(REQUIREMENT)
Copy out every line of the material below, starting at the line that contains "family: Cyperaceae" and ending at the line that contains "elevation (m): 1500", with both of those lines included. Leave out all other lines.
## Begin RECORDS
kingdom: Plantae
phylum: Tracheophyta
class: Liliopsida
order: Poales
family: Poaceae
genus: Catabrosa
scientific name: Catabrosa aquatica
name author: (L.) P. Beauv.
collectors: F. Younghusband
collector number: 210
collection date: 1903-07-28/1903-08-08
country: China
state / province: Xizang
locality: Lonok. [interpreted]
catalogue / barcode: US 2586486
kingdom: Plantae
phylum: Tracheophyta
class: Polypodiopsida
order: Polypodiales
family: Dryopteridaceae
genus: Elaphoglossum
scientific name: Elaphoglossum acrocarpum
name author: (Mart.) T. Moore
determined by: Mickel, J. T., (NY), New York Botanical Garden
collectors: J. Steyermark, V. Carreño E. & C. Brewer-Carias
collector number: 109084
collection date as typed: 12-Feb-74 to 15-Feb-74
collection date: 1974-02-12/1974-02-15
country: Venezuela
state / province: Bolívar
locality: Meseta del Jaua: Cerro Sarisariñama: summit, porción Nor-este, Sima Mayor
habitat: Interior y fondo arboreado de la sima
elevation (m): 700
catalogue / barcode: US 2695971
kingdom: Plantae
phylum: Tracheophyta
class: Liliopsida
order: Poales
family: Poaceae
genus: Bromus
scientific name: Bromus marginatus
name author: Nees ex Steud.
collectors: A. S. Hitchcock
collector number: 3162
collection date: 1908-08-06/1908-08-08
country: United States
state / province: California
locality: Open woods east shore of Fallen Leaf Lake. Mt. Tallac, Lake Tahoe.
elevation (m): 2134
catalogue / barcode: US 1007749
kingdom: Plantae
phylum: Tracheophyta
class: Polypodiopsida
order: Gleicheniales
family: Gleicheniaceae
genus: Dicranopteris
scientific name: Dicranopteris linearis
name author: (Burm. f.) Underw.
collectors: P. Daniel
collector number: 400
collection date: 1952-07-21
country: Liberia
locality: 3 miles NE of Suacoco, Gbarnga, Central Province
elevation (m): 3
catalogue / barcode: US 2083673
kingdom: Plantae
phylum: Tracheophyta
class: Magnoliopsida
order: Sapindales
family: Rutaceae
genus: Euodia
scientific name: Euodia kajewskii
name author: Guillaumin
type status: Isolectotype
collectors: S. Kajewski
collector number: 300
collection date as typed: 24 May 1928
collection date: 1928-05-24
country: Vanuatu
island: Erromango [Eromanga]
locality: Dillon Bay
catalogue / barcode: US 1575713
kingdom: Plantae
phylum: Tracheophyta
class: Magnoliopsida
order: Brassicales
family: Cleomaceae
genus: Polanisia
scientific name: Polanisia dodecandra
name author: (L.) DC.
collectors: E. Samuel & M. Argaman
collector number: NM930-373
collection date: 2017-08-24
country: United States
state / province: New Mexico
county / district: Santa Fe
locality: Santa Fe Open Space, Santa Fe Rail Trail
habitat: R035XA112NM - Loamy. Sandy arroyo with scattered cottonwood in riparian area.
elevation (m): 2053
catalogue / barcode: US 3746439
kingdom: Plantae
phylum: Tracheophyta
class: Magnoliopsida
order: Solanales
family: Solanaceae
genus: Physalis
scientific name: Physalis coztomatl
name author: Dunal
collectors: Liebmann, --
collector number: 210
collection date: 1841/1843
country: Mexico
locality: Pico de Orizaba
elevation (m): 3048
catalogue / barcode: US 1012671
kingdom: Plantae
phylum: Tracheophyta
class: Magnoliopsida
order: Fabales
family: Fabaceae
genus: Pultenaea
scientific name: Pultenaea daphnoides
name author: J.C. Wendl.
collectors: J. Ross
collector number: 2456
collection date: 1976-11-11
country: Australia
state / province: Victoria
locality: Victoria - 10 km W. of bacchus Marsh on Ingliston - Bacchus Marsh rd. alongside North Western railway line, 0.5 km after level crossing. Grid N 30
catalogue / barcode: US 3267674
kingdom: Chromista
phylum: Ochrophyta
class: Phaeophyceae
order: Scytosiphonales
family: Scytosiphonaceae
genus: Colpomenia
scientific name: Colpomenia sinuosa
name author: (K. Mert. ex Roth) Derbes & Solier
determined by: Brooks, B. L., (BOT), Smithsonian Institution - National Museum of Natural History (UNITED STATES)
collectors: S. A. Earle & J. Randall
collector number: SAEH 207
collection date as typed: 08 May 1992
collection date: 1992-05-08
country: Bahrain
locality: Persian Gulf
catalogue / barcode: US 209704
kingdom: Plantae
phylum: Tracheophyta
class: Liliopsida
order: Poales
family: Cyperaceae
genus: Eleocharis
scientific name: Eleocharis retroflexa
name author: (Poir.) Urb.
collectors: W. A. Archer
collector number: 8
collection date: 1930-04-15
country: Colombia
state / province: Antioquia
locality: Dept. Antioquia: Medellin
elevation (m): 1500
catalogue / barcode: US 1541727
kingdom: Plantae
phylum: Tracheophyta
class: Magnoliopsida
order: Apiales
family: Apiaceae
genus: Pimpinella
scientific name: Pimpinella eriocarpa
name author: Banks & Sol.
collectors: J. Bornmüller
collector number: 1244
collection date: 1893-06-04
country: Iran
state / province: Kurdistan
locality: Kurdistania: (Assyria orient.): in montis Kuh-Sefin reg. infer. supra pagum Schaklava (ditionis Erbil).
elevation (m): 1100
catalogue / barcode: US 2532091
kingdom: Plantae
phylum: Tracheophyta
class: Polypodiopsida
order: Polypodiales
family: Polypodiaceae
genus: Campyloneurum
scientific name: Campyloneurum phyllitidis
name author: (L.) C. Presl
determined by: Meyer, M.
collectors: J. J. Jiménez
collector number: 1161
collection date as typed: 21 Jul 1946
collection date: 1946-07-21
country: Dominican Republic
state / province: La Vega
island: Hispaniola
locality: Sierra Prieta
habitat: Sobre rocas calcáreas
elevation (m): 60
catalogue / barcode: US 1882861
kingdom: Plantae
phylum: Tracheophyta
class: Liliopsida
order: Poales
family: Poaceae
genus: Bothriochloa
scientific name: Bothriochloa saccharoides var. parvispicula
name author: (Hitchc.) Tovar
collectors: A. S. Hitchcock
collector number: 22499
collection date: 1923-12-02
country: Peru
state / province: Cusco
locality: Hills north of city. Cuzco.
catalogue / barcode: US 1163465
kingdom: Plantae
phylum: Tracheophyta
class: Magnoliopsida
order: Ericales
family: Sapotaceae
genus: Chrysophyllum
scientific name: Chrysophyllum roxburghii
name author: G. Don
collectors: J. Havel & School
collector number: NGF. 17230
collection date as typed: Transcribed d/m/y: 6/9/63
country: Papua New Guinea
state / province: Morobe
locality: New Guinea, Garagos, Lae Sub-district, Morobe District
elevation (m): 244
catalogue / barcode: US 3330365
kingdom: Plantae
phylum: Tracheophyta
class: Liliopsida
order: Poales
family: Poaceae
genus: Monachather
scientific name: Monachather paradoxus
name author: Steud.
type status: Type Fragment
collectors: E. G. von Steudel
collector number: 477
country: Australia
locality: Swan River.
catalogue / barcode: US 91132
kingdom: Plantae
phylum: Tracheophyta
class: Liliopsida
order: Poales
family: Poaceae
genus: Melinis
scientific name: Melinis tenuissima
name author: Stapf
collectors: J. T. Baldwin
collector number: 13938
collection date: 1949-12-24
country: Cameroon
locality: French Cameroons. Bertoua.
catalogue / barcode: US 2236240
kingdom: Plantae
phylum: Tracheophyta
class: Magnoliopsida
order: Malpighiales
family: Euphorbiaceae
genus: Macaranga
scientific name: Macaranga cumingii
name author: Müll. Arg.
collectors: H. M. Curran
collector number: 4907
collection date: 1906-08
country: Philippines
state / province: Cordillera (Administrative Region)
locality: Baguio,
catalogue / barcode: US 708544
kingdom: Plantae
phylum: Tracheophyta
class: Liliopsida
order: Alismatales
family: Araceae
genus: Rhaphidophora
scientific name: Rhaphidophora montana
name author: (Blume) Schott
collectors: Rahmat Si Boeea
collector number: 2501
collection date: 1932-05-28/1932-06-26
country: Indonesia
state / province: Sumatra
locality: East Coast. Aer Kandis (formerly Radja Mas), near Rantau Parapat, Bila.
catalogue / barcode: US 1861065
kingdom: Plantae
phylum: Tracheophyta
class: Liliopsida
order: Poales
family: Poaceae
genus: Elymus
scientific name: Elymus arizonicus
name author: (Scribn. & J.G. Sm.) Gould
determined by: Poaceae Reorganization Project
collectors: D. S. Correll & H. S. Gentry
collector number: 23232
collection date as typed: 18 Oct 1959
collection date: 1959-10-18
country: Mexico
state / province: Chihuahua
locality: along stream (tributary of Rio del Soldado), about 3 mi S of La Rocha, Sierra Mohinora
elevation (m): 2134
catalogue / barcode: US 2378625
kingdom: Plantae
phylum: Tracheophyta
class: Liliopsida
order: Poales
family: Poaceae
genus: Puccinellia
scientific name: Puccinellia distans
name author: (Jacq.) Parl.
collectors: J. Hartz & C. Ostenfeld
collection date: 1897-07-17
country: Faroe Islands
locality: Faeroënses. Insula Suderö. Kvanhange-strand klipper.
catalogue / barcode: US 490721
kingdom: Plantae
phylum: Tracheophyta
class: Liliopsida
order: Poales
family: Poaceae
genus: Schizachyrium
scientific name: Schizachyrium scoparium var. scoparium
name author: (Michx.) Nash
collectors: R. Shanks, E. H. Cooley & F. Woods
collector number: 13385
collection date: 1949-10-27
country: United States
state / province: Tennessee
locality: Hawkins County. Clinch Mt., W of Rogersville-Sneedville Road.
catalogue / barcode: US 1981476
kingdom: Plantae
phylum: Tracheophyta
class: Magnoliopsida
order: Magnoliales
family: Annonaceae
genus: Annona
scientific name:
## End RECORDS
(ANSWER IN FULL)
family: Cyperaceae
genus: Eleocharis
scientific name: Eleocharis retroflexa
name author: (Poir.) Urb.
collectors: W. A. Archer
collector number: 8
collection date: 1930-04-15
country: Colombia
state / province: Antioquia
locality: Dept. Antioquia: Medellin
elevation (m): 1500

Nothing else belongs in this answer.